_EXTRACT_:
'''

Iterate through list of jobs and run multithreads.


Recently, I found a set of code that iterate through list of configs and start the job by using execution pool, and the way and style it use very different as I used to write, so I went through and write down this blog try to see what is the advantage of this sytle.

The class name is SimpleSparkEtlProcessor, it has following attributes and method:

  1. list of config objects:
    private ExecutorService executorService;

This list of config get initialized in the construction:

    public SimpleSparkEtlProcessor(SimpleSparkEtlJobConfig config) {
        this.simpleSparkEtlJobConfig = config;
        this.lock = new ReentrantLock();
        this.running = new AtomicBoolean(true);
        this.extractConfigDirectoryList = config.getSourceConfigs();
    }
  1. run() method, this is the start method.
    public void run() {
        running.set(true);
//        Lock lock = locks.apply(simpleSparkEtlJobConfig);

        try {
            log.info("start the processors");

            while (running.get()) {
                if (acquireLock(lock)) {
                    List<CompletableFuture<Void>> futures = extractConfigDirectoryList.stream().map(sourceConfig -> CompletableFuture.runAsync(() -> {
                        runJob(sourceConfig);
                    }, executorService)).collect(Collectors.toList());

		    //wait for all the jobs to complete
                    CompletableFuture.allOf(futures.toArray(CompletableFuture[]::new)).join();
                    lock.unlock();
                }
            }

        } finally {
            log.info("run into finally. we are exiting the processor.");
            running.set(false);
            lock.unlock();
        }
    }

    @SneakyThrows
    public void runJob(SimpleSparkEtlJobConfig.SourceConfig sourceConfig){
        log.info("start directory monitoring job, directory: {}, Thread name: {}", sourceConfig.directory, Thread.currentThread().getName());
        Function<String, CompletableFuture<String>> sparkSubmitter = createSparkProcessor();
        FileProcessor fileProcessor = new FileProcessor(sourceConfig, sparkSubmitter);
        fileProcessor.process();
        log.info("complete directory monitoring job, directory: {}, Thread name: {}", sourceConfig.directory, Thread.currentThread().getName());

    }

    public Boolean acquireLock(Lock lock) {
        try {
            return lock.tryLock();
        } catch (Exception e) {
            log.info("{}", e);
            return false;
        }
    }


  • The whole code are wrapped in while loop - with an atomic boolean running == true
while (running.get()) {
	...

'''

_INSTRUCTIONS_:
A. What is the name of the class the post examines?
B. Reproduce everything in the post from "Recently, I found" down to "of this sytle.".
C. Summarize the post in two sentences.

Data visualization images:

'''

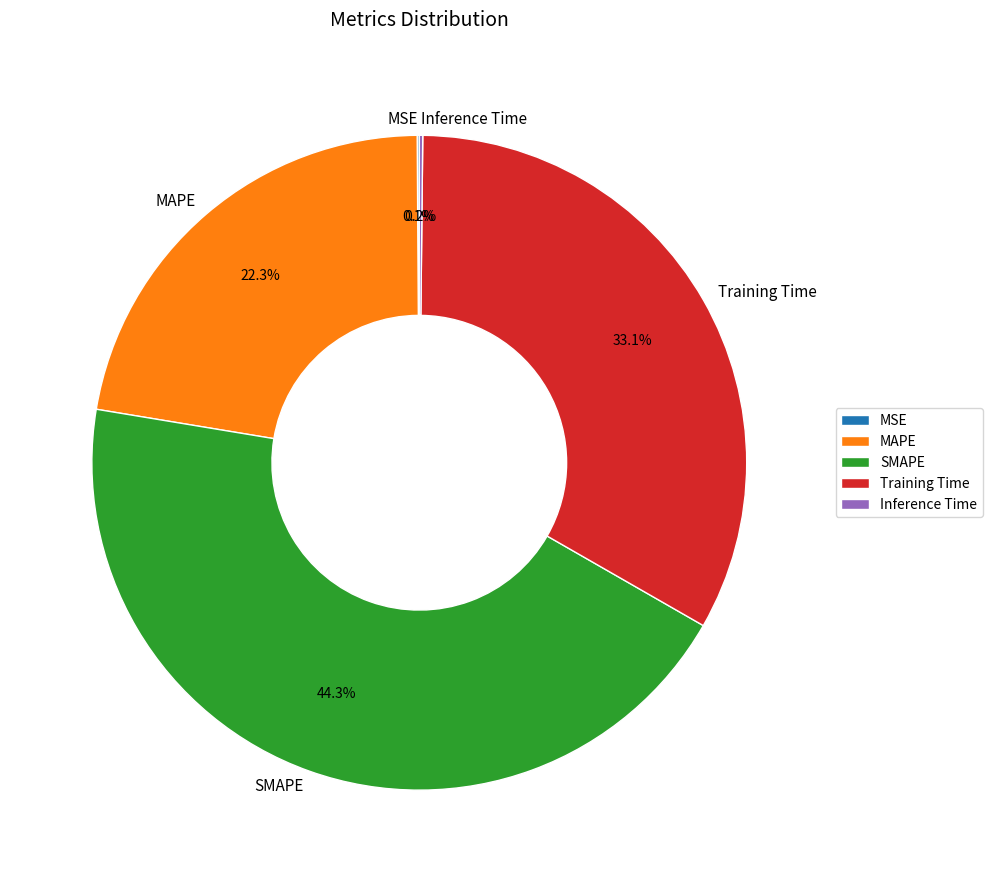

What percentage is the Training Time slice, to the nearest percent?

33%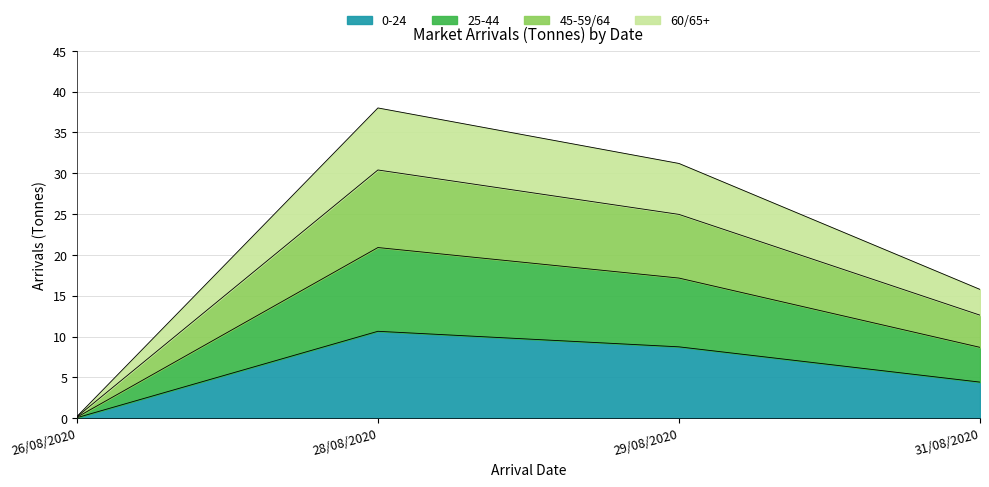

Is it true that 0-24 equals 10.6 at 28/08/2020?

True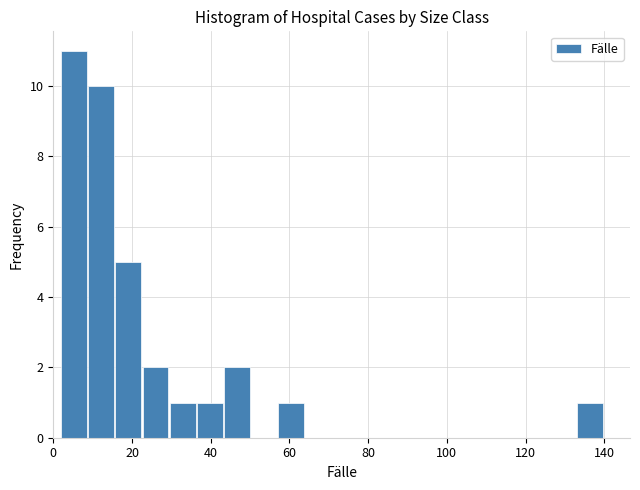

Around what value on the x-axis is the tallest bar? Give the approximate position of its centre, as read against the axis.

6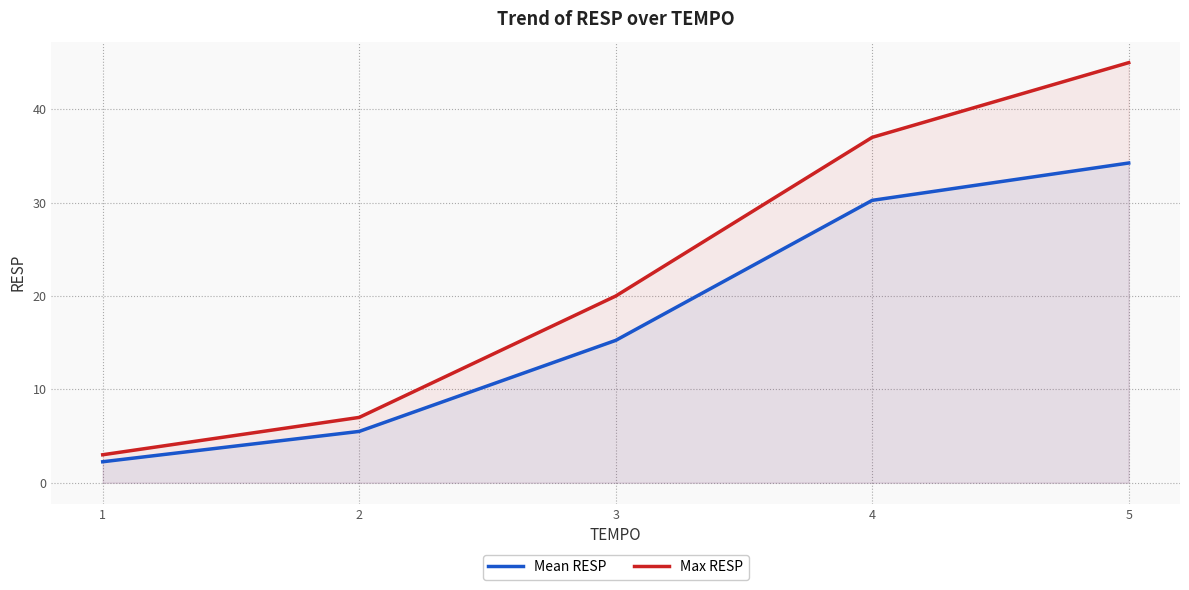

Is it true that Max RESP equals 37.0 at 4?

True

'''

_ANSWERS IN ORDER_:
A. SimpleSparkEtlProcessor

B.
Recently, I found a set of code that iterate through list of configs and start the job by using execution pool, and the way and style it use very different as I used to write, so I went through and write down this blog try to see what is the advantage of this sytle.

C. The author came across code that iterates through a list of configs and starts each job with an execution pool, in a style unlike their own, and wrote the post to see what advantage that style has. The class, SimpleSparkEtlProcessor, has a run() method as its start method, and the whole of that code is wrapped in a while loop that continues as long as an atomic boolean, running, is true.